Ancora una volta l’assemblea delle nazioni Unite decide di non decidere sfiorando il risibile sulla votazione della risoluzione su Gaza. Giorni di trattative, fughe in avanti, colloqui riservati per arrivare a un nulla di fatto. Dopo la beffa della calendarizzazione nemmeno al primo posto dell’ordine del giorno, ecco che alla votazione arriva un testo che chiede maggiori aiuti per Gaza, ma non una tregua immediata o l’urgente sospensione delle ostilità come previsto in un primo tempo. Solo «misure urgenti per consentire immediatamente un accesso umanitario sicuro e senza ostacoli», per poi creare le condizioni per una «cessazione sostenibile delle ostilità». Un flop su tutta la linea che segna la spaccatura tra i Paesi Arabi e l’asse Stati Uniti-Israele, eventualmente disponibili a una tregua ma nettamente contrari alla fine del conflitto senza prima ottenere il rilascio degli ostaggi e la completa distruzione di Hamas. Il segretario dell’Onu Guterres critica ancora lo Stato ebraico: «Il vero problema per gli aiuti è l’offensiva di Israele». Mentre l’ambasciatrice americana all’Onu Linda Thoms-Greenfield, si dice «sorpresa e delusa» per l’assenza dalla risoluzione di una condanna all’attacco di Hamas del 7 ottobre.
Il dialogo per un possibile cessate il fuoco va comunque avanti su altri canali. L’ultima ipotesi sarebbe quella di una tregua di circa due settimane in cambio di alcuni ostaggi. Ma non è facile. Hamas ha già respinto la proposta di una settimana di tregua in cambio di tutti i rapiti e pone come condizione «la fine dell’aggressione da parte di Israele». Anche perché i miliziani sanno bene che l’unica arma di trattativa in loro possesso è proprio quella relativa agli ostaggi e, duramente ma concretamente, vogliono monetizzarla. Un compromesso quindi non è facile.
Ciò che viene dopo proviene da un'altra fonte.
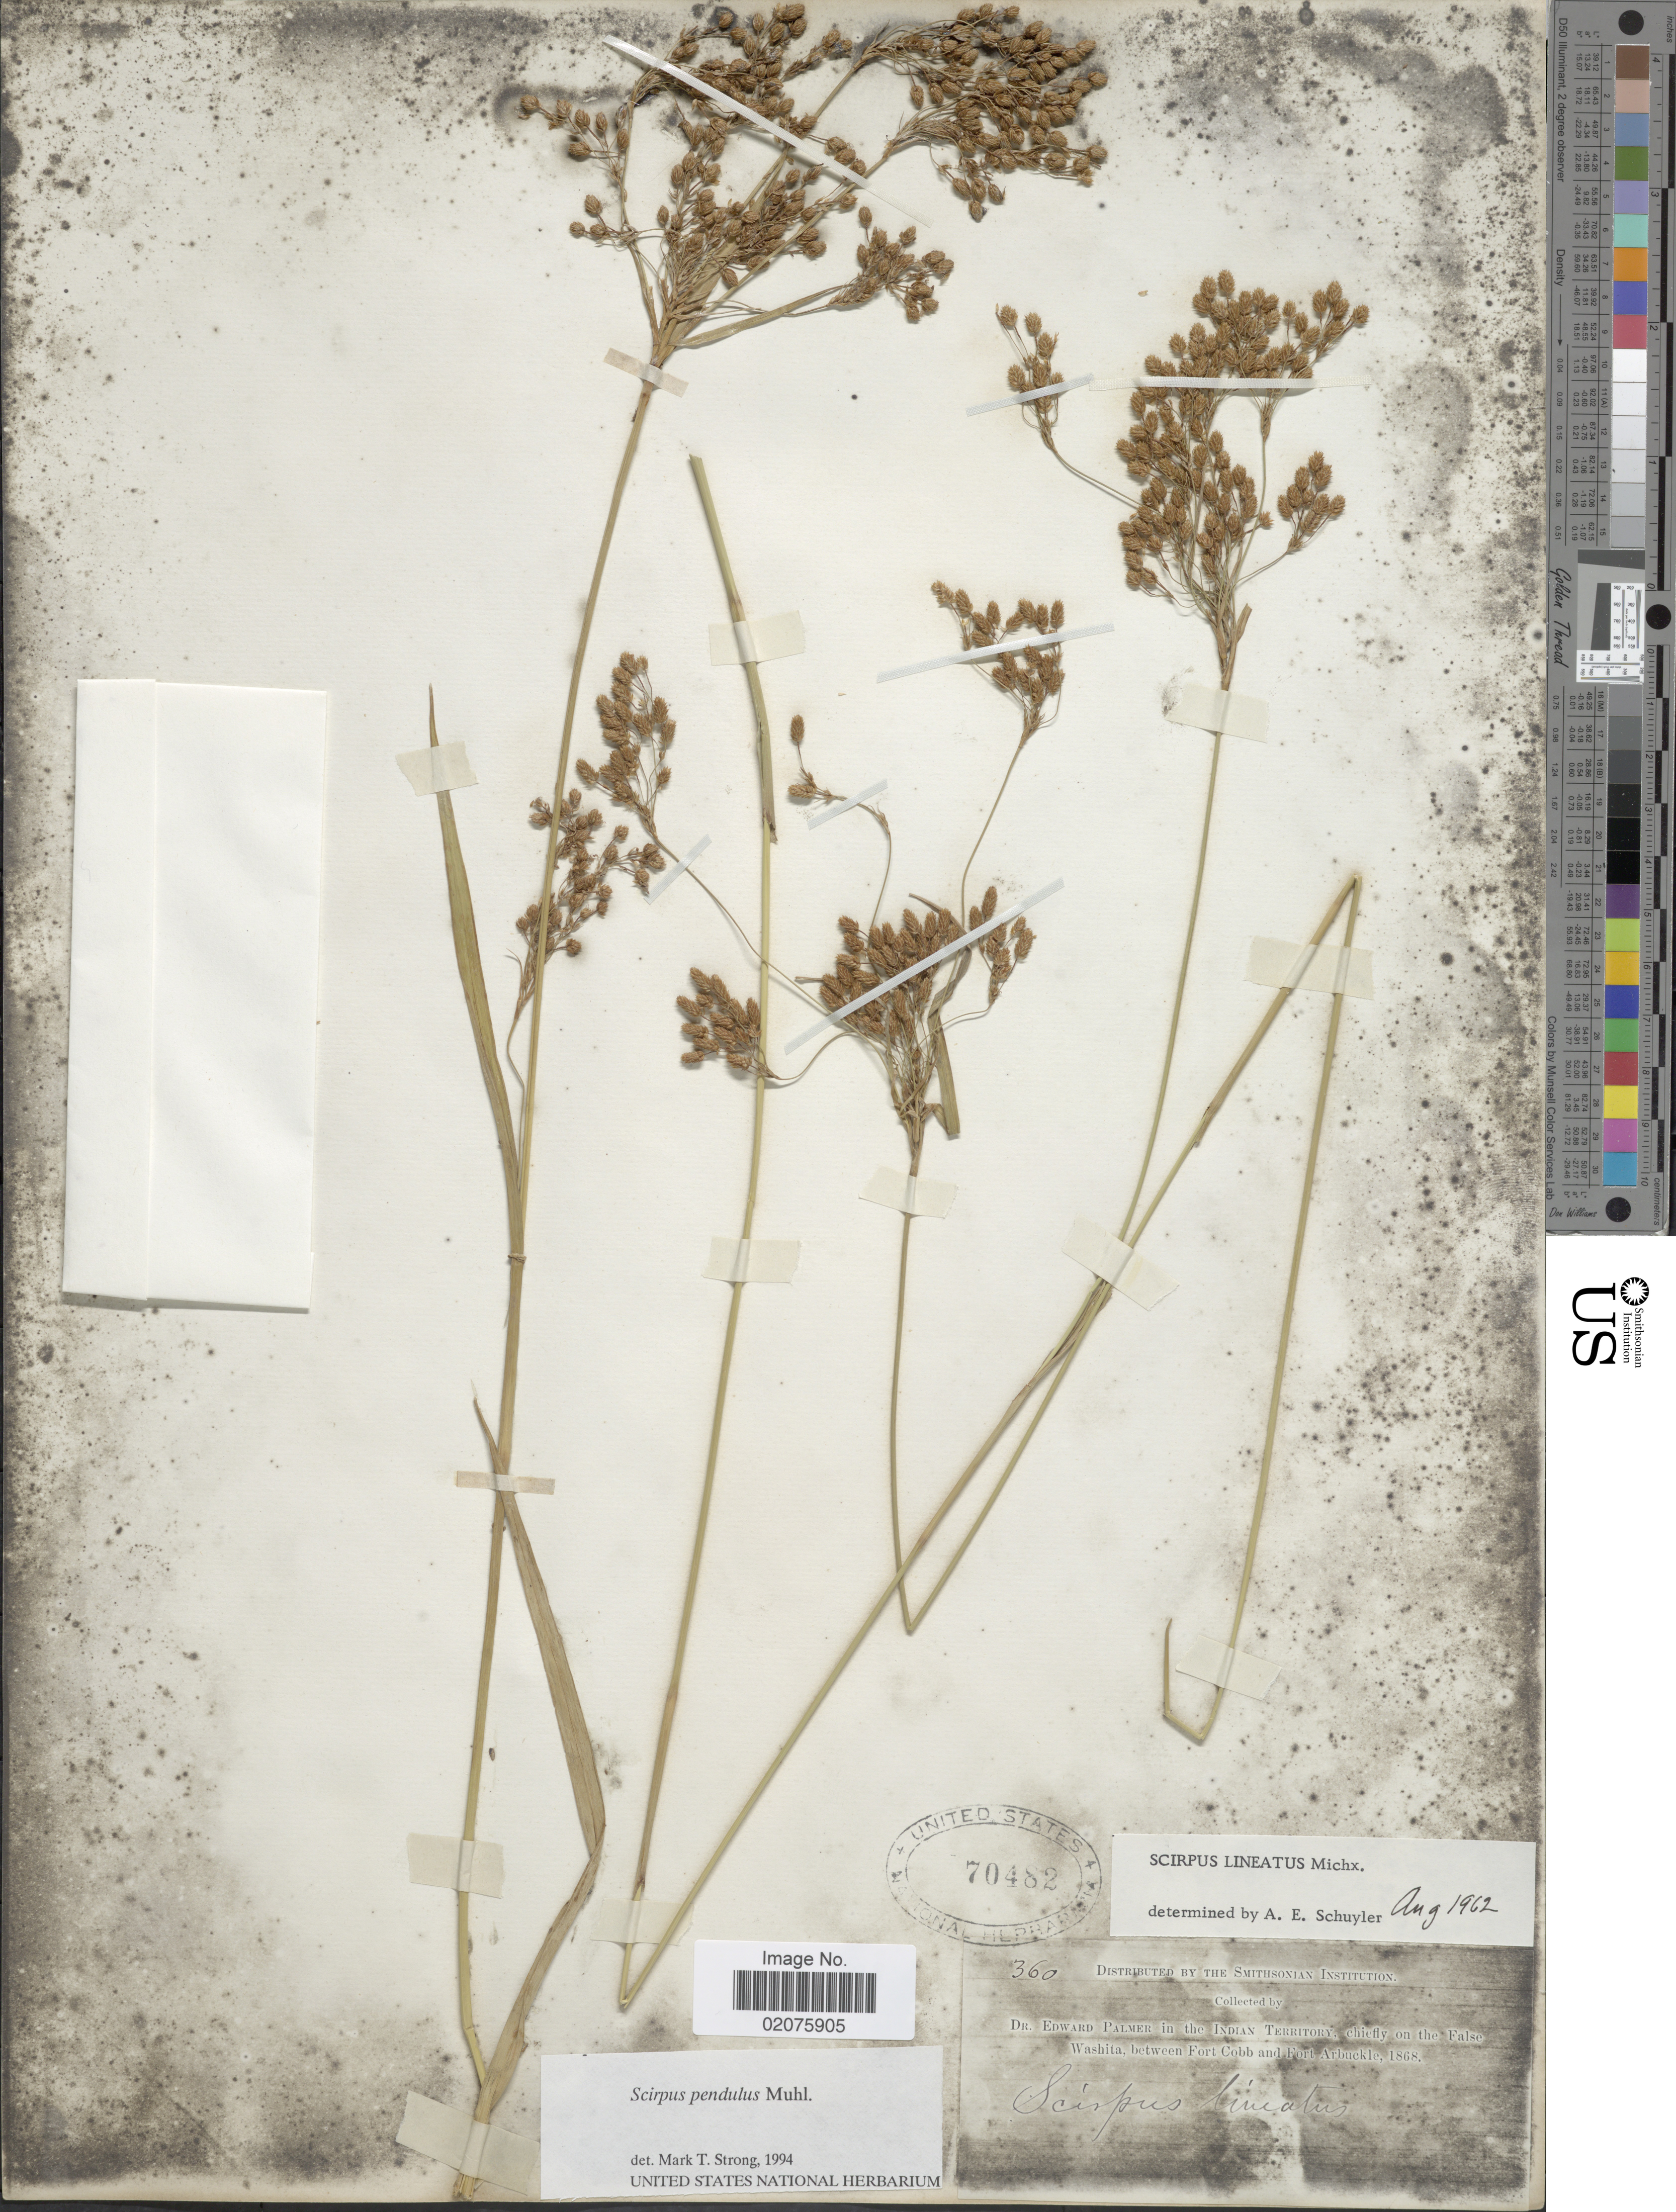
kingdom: Plantae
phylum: Tracheophyta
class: Liliopsida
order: Poales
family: Cyperaceae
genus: Scirpus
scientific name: Scirpus pendulus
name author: Muhl.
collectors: E. Palmer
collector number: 360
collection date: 1868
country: United States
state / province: Oklahoma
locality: Indian Territory, chiefly on the Flase Washita, between Fort Cobb and Fort Arbuckle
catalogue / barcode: US 70482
Israele continua a colpire duramente la Striscia, il ministro della Difesa Gallant torna a minacciare il leader di Hamas Yahya Sinwar: «Presto incontrerà le canne dei fucili israeliani», ha detto. Mentre il Papa ha inviato in terra Santa per il Natale l’elemosiniere, cardinale Konrad Krajewski.
Nel frattempo, molto significative le voci che arrivano dagli Stati Uniti, con la stampa stranamente unita in diversi attacchi contro l’azione israeliana. Il primo è un’inchiesta del New York Times secondo cui Israele ha usato bombe molto distruttive in aree considerate sicure per i civili. In particolare il Sud di Gaza, dove Israele aveva regolato ai civili di spostarsi, sarebbe stata poi oggetto di pesanti bombardamenti. Il quotidiano ha utilizzato uno strumento di intelligenza artificiale per scansionare le immagini satellitari identificando ben 208 crateri effetto dei bombardamenti. A proposito degli ordigni, la Cnn denuncia che Israele ha sganciato centinaia di bombe da 2mila libbre (oltre 907 kg), molte delle quali in grado di uccidere o ferire persone a più di 300 metri di tratto, bombe devastanti che secondo l’emittente sono quattro volte più pesanti delle bombe più grandi che gli Stati Uniti hanno sganciato sull’Isis in Irak, con una intensità che «non si vedeva dai tempi del Vietnam». Gli esperti di armi e guerra denunciano che «L’uso di queste bombe in un’area densamente popolata come Gaza significa che ci vorranno decenni prima che le comunità si riprendano». L’ultimo attacco arriva dal Washington Post che mette in dubbio le prove presentate da Israele per significare che Hamas utilizzasse l’ospedale di al-Shifa come base operativa e quartier generale. «Settimane prima di inviare le sue truppe all’interno dell’ospedale Israele ha lavorato per giustificare l’operazione ma nulla tra il materiale fornito dimostra quanto affermato dall’esercito». Segnali, più che evidenti, che le crepe sul sostegno all’azione militare di Israele non sono solo all’interno del Palazzo di vetro ma anche nell’opinione pubblica del suo principale alleato.